Coronavirus

WHO condemns rush by wealthy countries for Covid vaccine booster shots

vaccine booster shots

The World Health Organization condemned the rush by wealthy countries to provide Covid vaccine booster shots as millions around the world have still not received a single dose. 

While speaking before US authorities announced that all Americans who have already been vaccinated would soon be able to receive additional doses, whereas, WHO experts insisted that no scientific evidence proved that boosters were needed. 

So many people are still waiting to be inoculated but providing them additional shot is immoral, they argued.

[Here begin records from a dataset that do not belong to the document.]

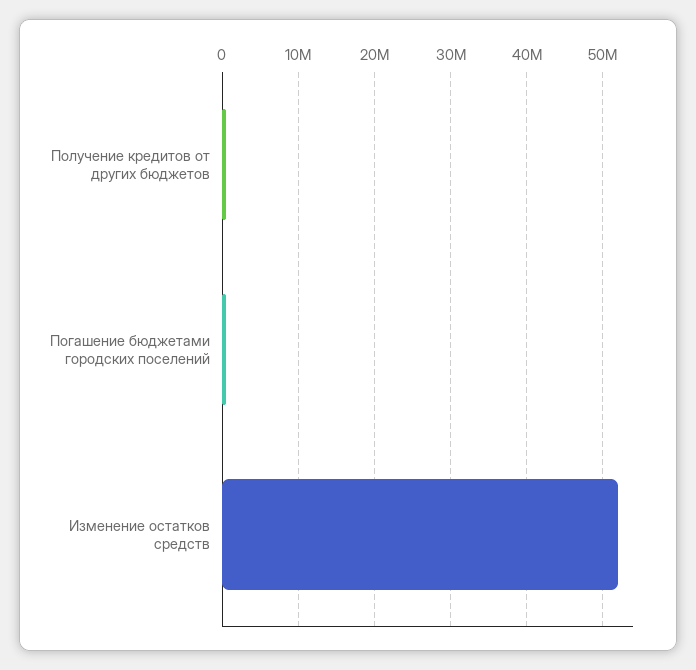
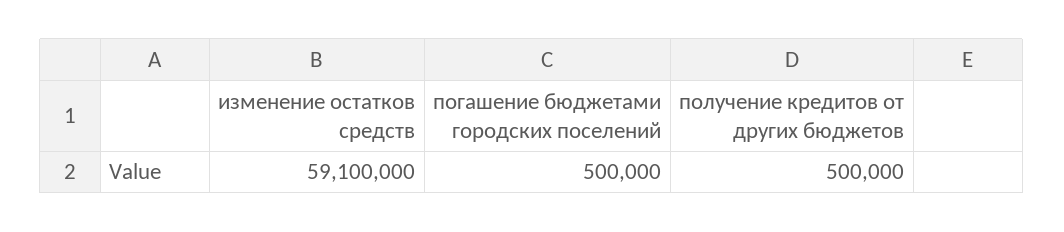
Изменение остатков средств: 52000000 -> 59100000

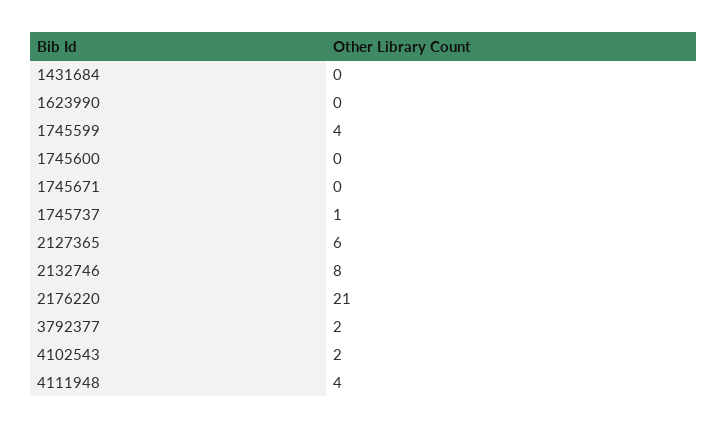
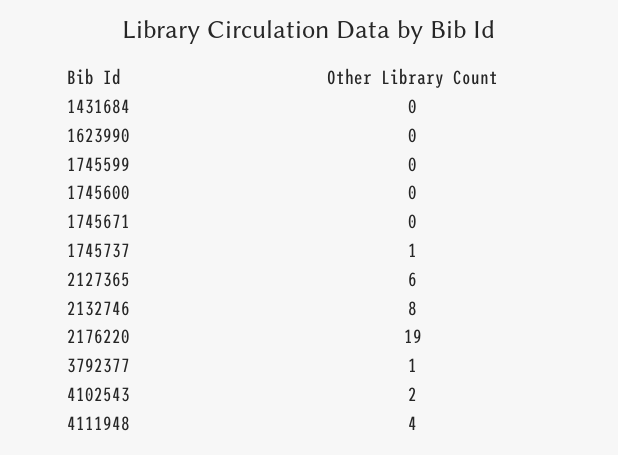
1745599: 4 -> 0
2176220: 21 -> 19
3792377: 2 -> 1

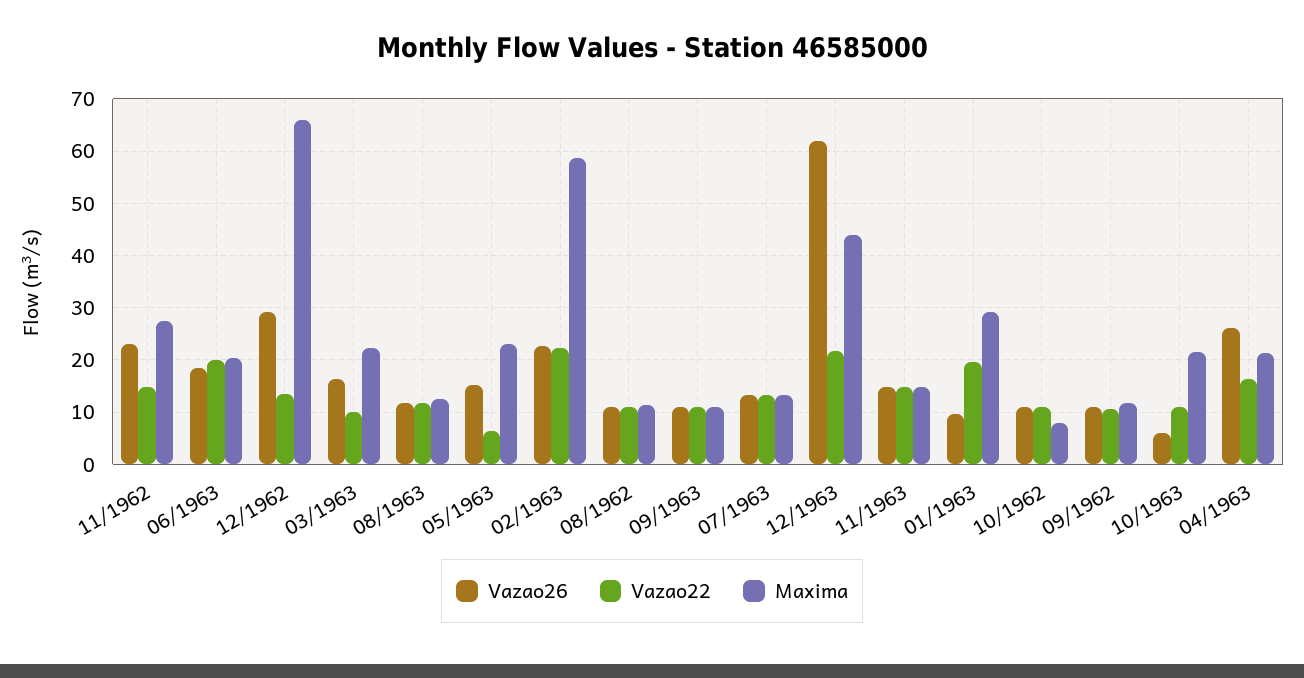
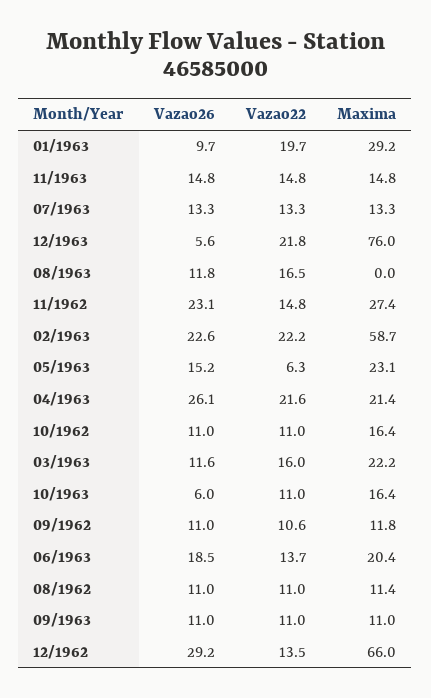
Vazao22, 06/1963: 20 -> 13.7
Vazao26, 03/1963: 16 -> 11.6
Vazao22, 03/1963: 10 -> 16
Vazao22, 08/1963: 12 -> 16.5
Maxima, 08/1963: 12 -> 0
Vazao26, 12/1963: 62 -> 5.6
Maxima, 12/1963: 44 -> 76
Maxima, 10/1962: 8 -> 16.4
Maxima, 10/1963: 22 -> 16.4
Vazao22, 04/1963: 16 -> 21.6

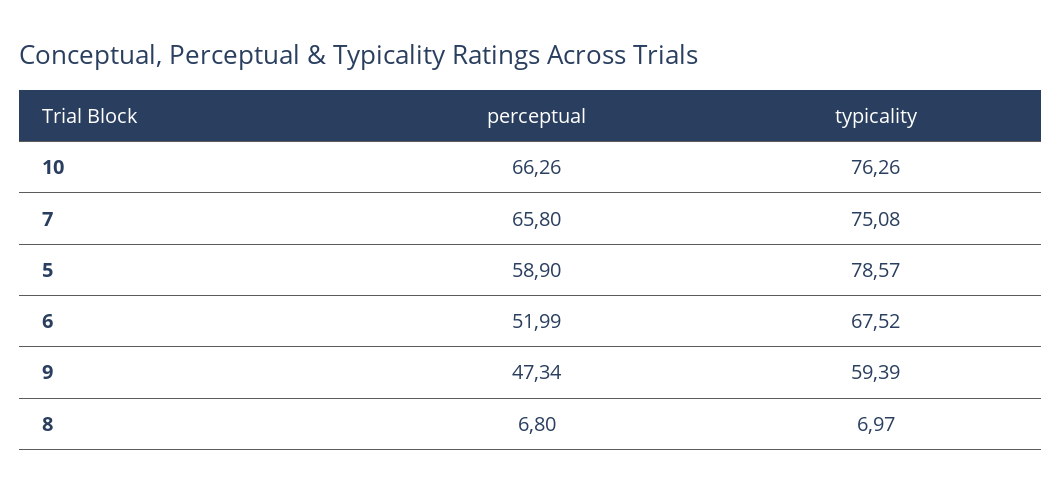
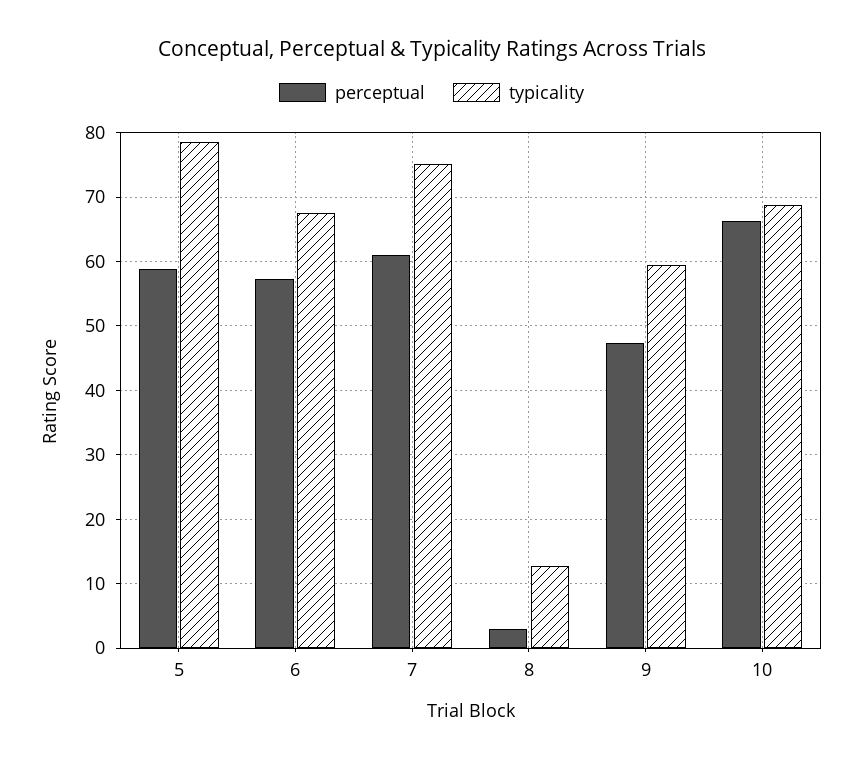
typicality, 10: 76.26 -> 69
perceptual, 7: 65.8 -> 61
perceptual, 6: 51.99 -> 57
perceptual, 8: 6.8 -> 3
typicality, 8: 6.97 -> 13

Read more: Pfizer, Moderna to receive billions of dollars from COVID-19 vaccine booster 

According to the WHO’s emergency director Mike Ryan told reporters, speaking from the UN agency’s Geneva headquarters. “We’re planning to hand out extra life jackets to people who already have life jackets, while we’re leaving other people to drown without a single life jacket.”  

“The fundamental, ethical reality is we’re handing out second life jackets while leaving millions and millions of people without anything to protect them.” 

WHO experts have urged that the science was still out on boosters and stressed that ensuring that people in low-income countries where vaccination is lagging received jabs was far more important. 

While talking to the press conference, WHO chief Tedros Adhanom Ghebreyesus said, “What is clear is that it’s critical to get first shots into arms and protect the most vulnerable before boosters are rolled out.”  

“The divide between the haves and have nots will only grow larger if manufacturers and leaders prioritize vaccine booster shots over supply to low- and middle-income countries,” he said. 

“The virus is evolving and it is not in the best interests of leaders just to focus on narrow nationalistic goals when we live in an interconnected world and the virus is mutating quickly.” 

He also urged, “We urge J&J to urgently prioritize distribution of their vaccines to Africa before considering supplies to rich countries that already have sufficient access.”